Несколько голов повернулись в мою сторону, как будто именно я должна была возразить. К счастью, меня спасла Вайолет, подняв руку. Она попросила мою маму рассказать подробнее о мудрости крабов. Мама вопросительно посмотрела на мистера Уоттса.
— Прошу вас, — сказал он.
— Крабы, — произнесла мама и воздела глаза к потолку, хотя там бегали только гекконы. Да и тех она не увидела. Ее мысли сосредоточились на крабах, и прежде всего на их способности предсказывать погоду. — Если краб роет нору отвесно вниз и закладывает вход песком, делая на нем метки наподобие солнечных лучей, — жди ветра с дождем.
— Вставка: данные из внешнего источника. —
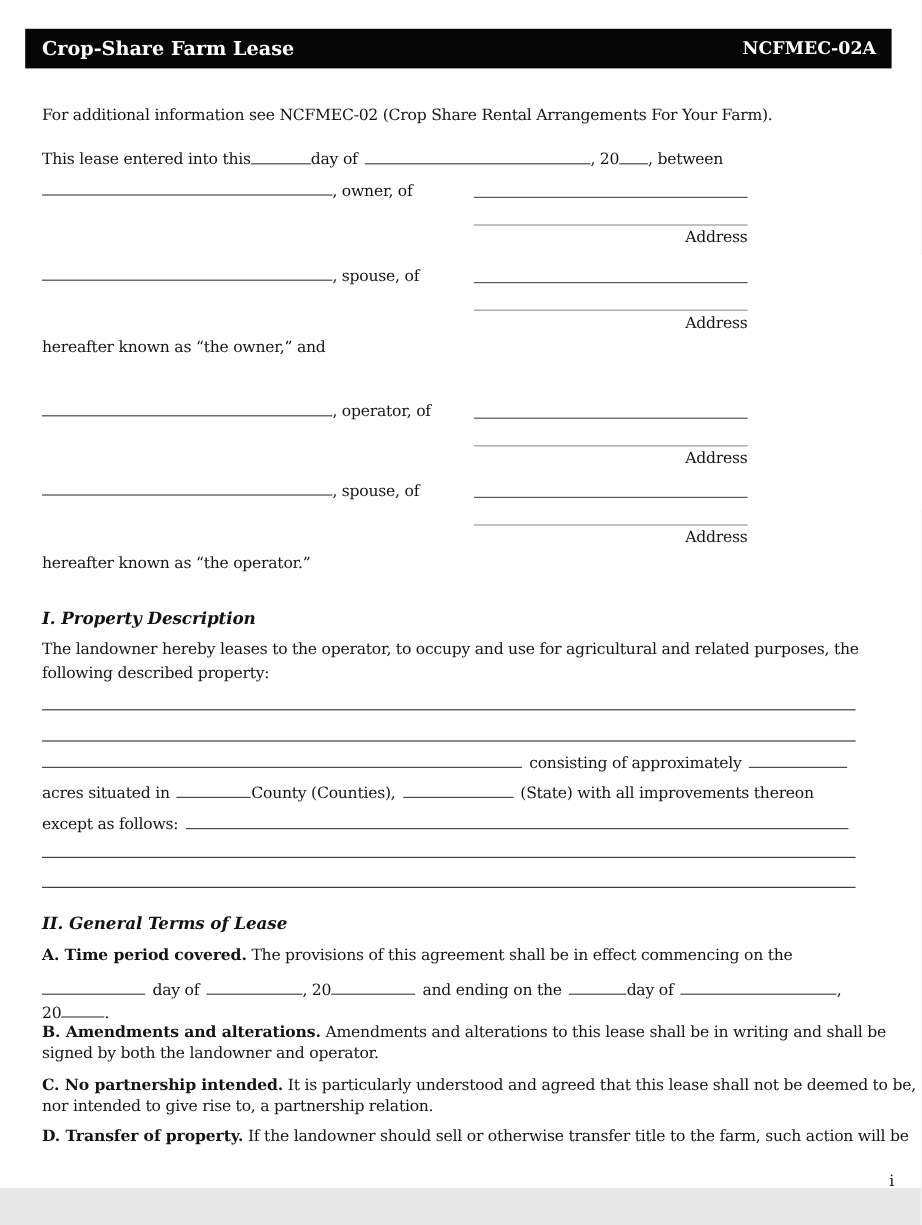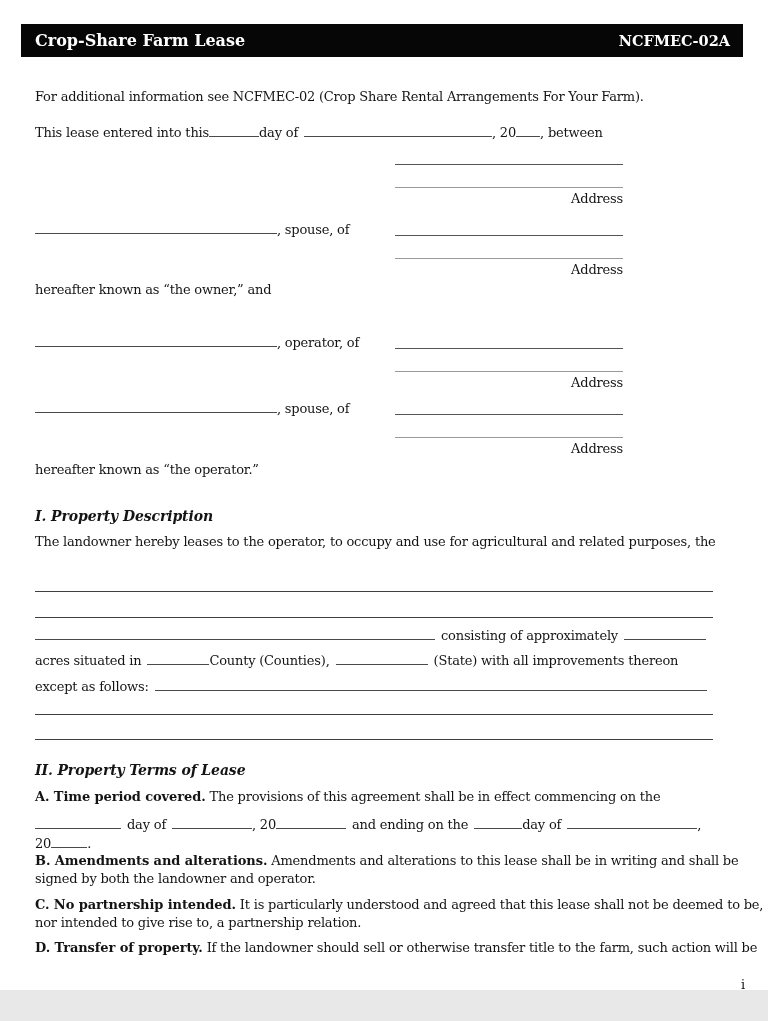--- a/index.html
+++ b/index.html
@@ -55,6 +55,7 @@
 
   <div class="ln" style="left:35px; top:122px;"><span>This lease entered into this</span><span class="bl" style="width:50px;"></span><span>day of</span><span class="bl ml6" style="width:188px;"></span><span>, 20</span><span class="bl" style="width:24px;"></span><span>, between</span></div>
 
+  <div class="ln" style="left:35px; top:148px;"><span class="bl" style="width:242px;"></span><span>, owner, of</span></div>
   <div class="addr-line" style="top:148px;"></div>
   <div class="addr-line light" style="top:171px;"></div>
   <div class="addr-cap" style="top:190px;">Address</div>

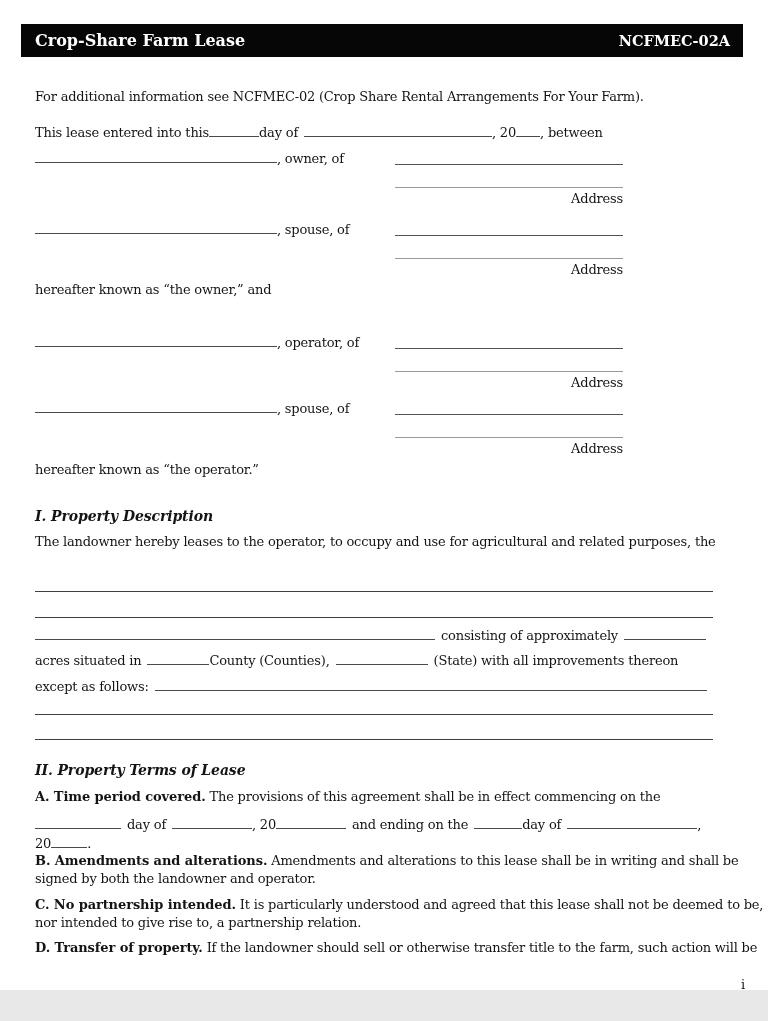--- a/index.html
+++ b/index.html
@@ -81,6 +81,7 @@
 
   <div class="ln hd" style="left:35px; top:507px;">I. Property Description</div>
   <div class="ln" style="left:35px; top:533px;">The landowner hereby leases to the operator, to occupy and use for agricultural and related purposes, the</div>
+  <div class="ln" style="left:35px; top:553px;">following described property:</div>
 
   <div class="rule" style="top:575px;"></div>
   <div class="rule" style="top:601px;"></div>

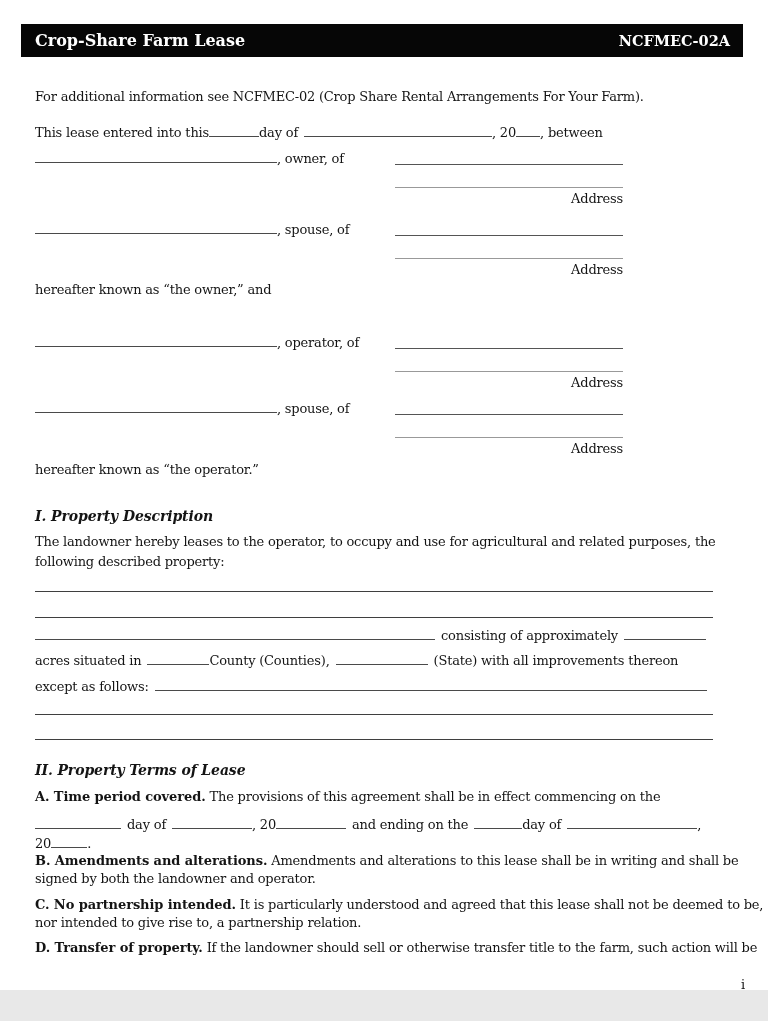--- a/index.html
+++ b/index.html
@@ -95,7 +95,7 @@
   <div class="rule" style="top:698px;"></div>
   <div class="rule" style="top:723px;"></div>
 
-  <div class="ln hd" style="left:35px; top:761px;">II. Property Terms of Lease</div>
+  <div class="ln hd" style="left:35px; top:761px;">II. General Terms of Lease</div>
 
   <div class="ln" style="left:35px; top:788px;"><b>A. Time period covered.</b> <span>The provisions of this agreement shall be in effect commencing on the</span></div>
 

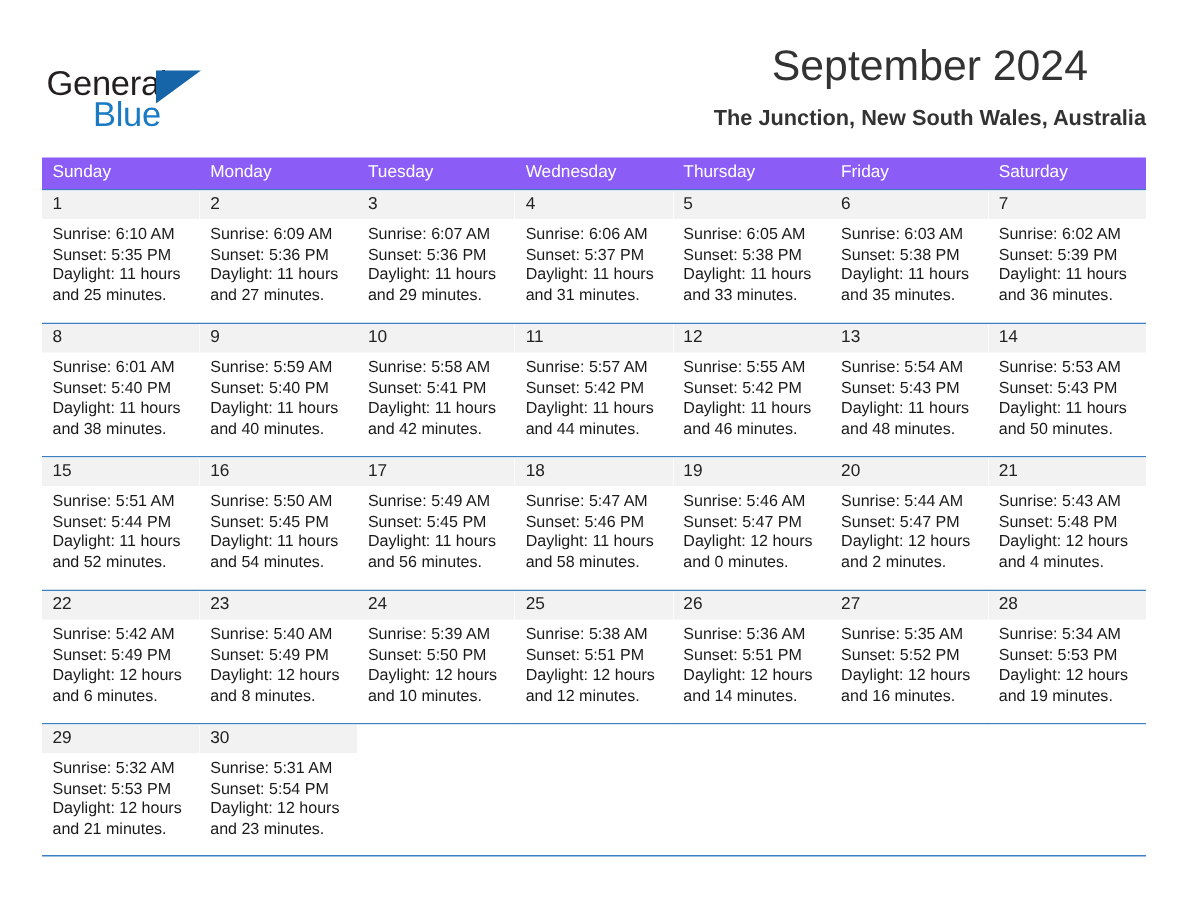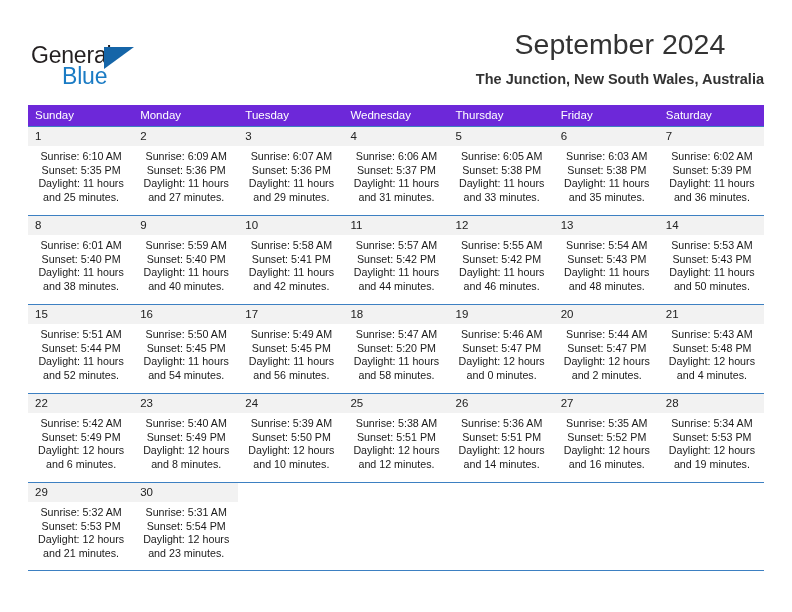--- a/index.html
+++ b/index.html
@@ -96,7 +96,7 @@
   }
   .dow-row {
     display: flex;
-    background: #6d28d9;
+    background: #8b5cf6;
     height: 21px;
   }
   .dow {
Если краб оставил песчаный холмик, но вход в нору не заложил, это к сильному ветру, только без дождя. Если краб заложил вход в нору, но не сровнял с землей холмик, жди дождя и безветрия. Если краб и холмик оставил, и вход не заложил, погода будет ясная. И не верьте белым, когда они говорят: «По радио передали — надвигается дождь». В первую голову верьте крабам, они лучше знают.
Мама бросила взгляд на мистера Уоттса, который рассмеялся, показывая, что зла не держит.
Дорого бы я дала, чтобы мама заставила себя посмеяться вместе с ним. Но она лишь неприязненно кивнула, показывая, что разговор окончен, и устремилась в дневное пекло, где щебетали птицы, не вспоминавшие зарезанного пса и обезглавленных кур, которых они видели не далее как утром того же дня.
После уроков полкласса побежало на пляж искать крабов, чтобы проверить правдивость маминого рассказа. Нам попалось несколько незаложенных нор, и мальчишек это убедило, хотя одного взгляда на синее небо было вполне достаточно, чтобы предсказать погоду. На самом деле крабы меня не интересовали. Найдя прутик, я большими буквами нацарапала на песке, выше линии прилива, имя «ПИП». А бороздки выложила белыми сердцевидными семечками.
«Большие надежды» плохи лишь одним: это односторонний разговор. Я не могла в нем участвовать. Иначе я бы поведала Пипу, что моя мама выступила перед нашим классом и что на расстоянии — хотя бы и с одной из задних парт — она показалась мне совсем другой. Более враждебной. Когда она упорствовала, все ее колючки проступали наружу. Казалось, будто сквозняк цепляется за ее кожу. Двигалась она медленно, как большой парус, преодолевающий сопротивление ветра. А на этот раз она вдобавок прятала свою улыбку, и очень жаль, потому что улыбка у нее была редкой красоты. Иногда по ночам лунный свет выхватывал из темноты ее сверкающие зубы, и я знала, что она улыбается. И эта улыбка говорила, что мама еще не погрузилась в свой взрослый мир, а тем более — в тот потаенный мирок, где она знала себя, как никто другой, и отгораживалась от людей заслоном этих великолепных, сверкающих в лунном свете зубов.
Что бы я ни рассказывала Пипу о маме, он меня не слышал. Мне оставалось только брести за ним по чужой стране, где было место и болотам, и свиному паштету, и людям, которые изъяснялись длинными, не всегда понятными фразами. Бывало, мистер Уоттс дочитывал какой-нибудь отрывок, а мы так и не понимали ни бельмеса и подчас откровенно переключались на гекконов, снующих по потолку. Но стоило ему вернуться к Пипу и заговорить его голосом, как мы все невольно обращались в слух.
Чтение продвигалось, и со мной что-то стало происходить. В какой-то момент я почувствовала, что вросла в повествование. Мне не отводилось в нем никакой роли, ничего такого; на странице меня не было видно, но я находилась там, я определенно находилась там. Я хорошо чувствовала этого белого мальчонку-сироту и тесное, хрупкое пространство, где он метался между своей злющей сестрицей и милым Джо Гарджери: точно такое же тесное пространство образовалось между мистером Уоттсом и моей мамой. И я понимала, что мне придется выбирать между ними.